On a per-particle basis, gravity is so weak compared to the other forces that we can very safely ignore it.  Let's do a simple calculation to convince ourselves of this.  What is the ratio of the strength of the gravitational force to the electrical force between two protons?

The gravitational force between them is Fg=Gmp2/r2 where of course G is the gravitational constant, mp is the proton mass, and r is the distance between them.  

The electrical force is Fe = ke2/r2, where k=1/(4πε0), e is the charge of a proton and ε0 is the electric constant.  

Their ratio is 

Image

In other words, the role of gravitation in nuclear physics is completely unmeasurable, unless you had more than 30 decimal places of precision (which we never do)!  So you can absolutely ignore it.  The only time you can't ignore it is if there are so many particles that their combined mass produces a lot of gravity, such as in extremely compact objects like neutron stars or black holes.

### Data excerpts
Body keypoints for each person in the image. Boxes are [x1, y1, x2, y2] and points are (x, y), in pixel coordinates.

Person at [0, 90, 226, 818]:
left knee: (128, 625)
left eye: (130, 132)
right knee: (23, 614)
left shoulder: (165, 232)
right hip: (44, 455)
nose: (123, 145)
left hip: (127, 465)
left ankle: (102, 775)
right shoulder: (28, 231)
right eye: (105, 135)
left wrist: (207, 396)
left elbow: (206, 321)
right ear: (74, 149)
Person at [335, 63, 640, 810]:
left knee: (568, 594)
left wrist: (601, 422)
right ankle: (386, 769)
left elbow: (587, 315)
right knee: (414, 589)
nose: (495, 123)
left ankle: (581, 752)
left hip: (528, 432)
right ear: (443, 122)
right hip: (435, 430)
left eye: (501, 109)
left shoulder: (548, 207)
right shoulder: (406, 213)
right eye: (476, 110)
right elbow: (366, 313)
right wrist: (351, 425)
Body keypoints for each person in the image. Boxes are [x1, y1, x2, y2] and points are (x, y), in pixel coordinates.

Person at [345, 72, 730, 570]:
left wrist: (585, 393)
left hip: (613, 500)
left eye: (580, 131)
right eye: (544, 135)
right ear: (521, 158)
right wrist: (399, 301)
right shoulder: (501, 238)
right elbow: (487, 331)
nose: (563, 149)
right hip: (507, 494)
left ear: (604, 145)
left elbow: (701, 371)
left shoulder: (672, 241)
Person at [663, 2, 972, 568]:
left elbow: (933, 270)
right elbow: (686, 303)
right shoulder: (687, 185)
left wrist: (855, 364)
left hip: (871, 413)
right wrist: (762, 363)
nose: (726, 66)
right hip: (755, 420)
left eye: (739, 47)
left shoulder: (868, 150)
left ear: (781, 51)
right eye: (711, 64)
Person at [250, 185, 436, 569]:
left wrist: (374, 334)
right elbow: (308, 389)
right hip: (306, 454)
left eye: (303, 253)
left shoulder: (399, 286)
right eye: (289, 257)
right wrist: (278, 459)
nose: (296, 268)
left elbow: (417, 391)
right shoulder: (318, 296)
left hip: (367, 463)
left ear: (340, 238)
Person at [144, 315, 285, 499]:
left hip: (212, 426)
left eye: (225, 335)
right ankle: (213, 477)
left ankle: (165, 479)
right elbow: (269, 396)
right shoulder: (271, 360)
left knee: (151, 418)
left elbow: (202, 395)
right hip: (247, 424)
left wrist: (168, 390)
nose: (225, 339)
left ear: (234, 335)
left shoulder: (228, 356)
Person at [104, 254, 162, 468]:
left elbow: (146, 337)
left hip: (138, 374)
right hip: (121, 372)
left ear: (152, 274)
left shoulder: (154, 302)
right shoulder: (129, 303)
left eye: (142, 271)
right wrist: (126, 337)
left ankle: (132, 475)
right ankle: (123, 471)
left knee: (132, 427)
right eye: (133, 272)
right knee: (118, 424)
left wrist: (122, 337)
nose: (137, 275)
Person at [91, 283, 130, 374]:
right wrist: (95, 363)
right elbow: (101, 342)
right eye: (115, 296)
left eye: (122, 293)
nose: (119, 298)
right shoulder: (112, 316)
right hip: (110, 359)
* * *
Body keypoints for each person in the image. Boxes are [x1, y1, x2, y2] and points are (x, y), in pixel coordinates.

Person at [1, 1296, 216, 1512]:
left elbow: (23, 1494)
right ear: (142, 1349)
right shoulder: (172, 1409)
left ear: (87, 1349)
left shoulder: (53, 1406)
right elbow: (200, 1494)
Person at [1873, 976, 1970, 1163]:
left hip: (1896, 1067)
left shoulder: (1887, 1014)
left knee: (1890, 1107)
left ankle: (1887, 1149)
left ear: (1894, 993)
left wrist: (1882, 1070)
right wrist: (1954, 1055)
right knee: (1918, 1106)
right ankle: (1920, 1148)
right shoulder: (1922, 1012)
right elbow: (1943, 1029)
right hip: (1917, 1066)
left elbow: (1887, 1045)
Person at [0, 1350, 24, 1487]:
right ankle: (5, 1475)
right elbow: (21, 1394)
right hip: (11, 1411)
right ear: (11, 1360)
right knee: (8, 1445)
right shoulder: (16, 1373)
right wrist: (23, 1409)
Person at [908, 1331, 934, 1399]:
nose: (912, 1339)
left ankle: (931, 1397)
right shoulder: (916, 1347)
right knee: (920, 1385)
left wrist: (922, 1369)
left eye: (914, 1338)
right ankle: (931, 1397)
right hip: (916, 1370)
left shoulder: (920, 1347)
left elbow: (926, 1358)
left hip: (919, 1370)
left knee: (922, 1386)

### Problems to solve
- a) For each statement, say whether it agrees with the passage on gravity and the electrical force. Answer yes or no and quote the deciding words of the passage. (i) Gravity can be safely ignored on a per-particle basis. (ii) ε0 is the gravitational constant. (iii) Black holes are an example where gravity cannot be ignored.
- b) In the passage on gravity and the electrical force, between which two particles are the gravitational and electrical forces compared?
The records have no connection to the passage on gravity and the electrical force.

### Solved problems
- a)
(i) Yes: "On a per-particle basis, gravity is so weak compared to the other forces that we can very safely ignore it."
(ii) No: "ε0 is the electric constant"
(iii) Yes: "such as in extremely compact objects like neutron stars or black holes"

- b) Two protons.